A big test will come this fall. Likely party standard-bearer Barack Obama has courted religious voters like no Democratic nominee since Jimmy Carter. A week after the primaries ended, the Illinois senator met privately with a group of conservative religious leaders, winning positive reviews.

“We want people of faith to know that Barack Obama is a viable option and a candidate who’s not ashamed to stand up and talk about his values,” says Joshua DuBois, the campaign’s director of religious affairs, whose staff has conducted more than 200 “faith town halls” for religious leaders and their followers.

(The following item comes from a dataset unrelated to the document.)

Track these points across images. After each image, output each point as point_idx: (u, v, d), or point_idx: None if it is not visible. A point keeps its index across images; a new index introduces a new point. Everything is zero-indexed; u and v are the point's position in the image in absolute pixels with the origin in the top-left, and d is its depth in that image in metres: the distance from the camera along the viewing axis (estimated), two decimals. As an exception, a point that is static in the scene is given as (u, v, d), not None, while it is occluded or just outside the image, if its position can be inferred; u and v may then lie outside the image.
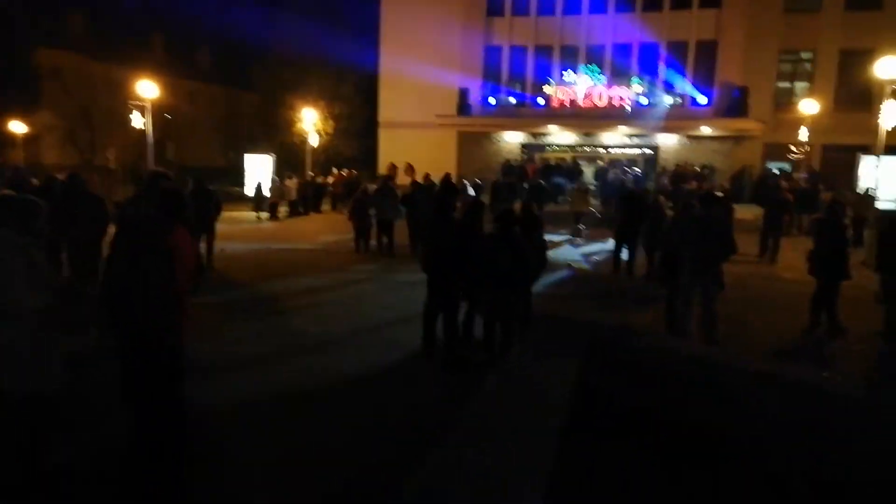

Obama probably can’t erase the God gap, even if he seems more comfortable discussing his Christianity than the last two Democratic nominees or, for that matter, his Republican rival, Sen. John McCain of Arizona. A recent Pew poll found Obama trailing McCain among white evangelicals, mainline Protestants and non-Hispanic Catholics. But McCain’s support was below Bush’s levels, and even small gains by Obama -- winning, say, just 1 in 3 white evangelicals -- could significantly reshape the electoral map, says Allen Hertzke, a University of Oklahoma expert on religion and politics.

“Democrats have developed a keen awareness of the problem and they’re seriously engaged in trying to narrow the gap,” Hertzke says. “That in itself is a significant change from 2000 and 2004.”

But Daughtry is looking past November. “Obviously, you want to win elections,” she says. But more important “is the extent to which we allow people of faith to be a vibrant, active part of the party. Because that is a longer-term benefit with greater implications . . . than what one election may or may not yield.”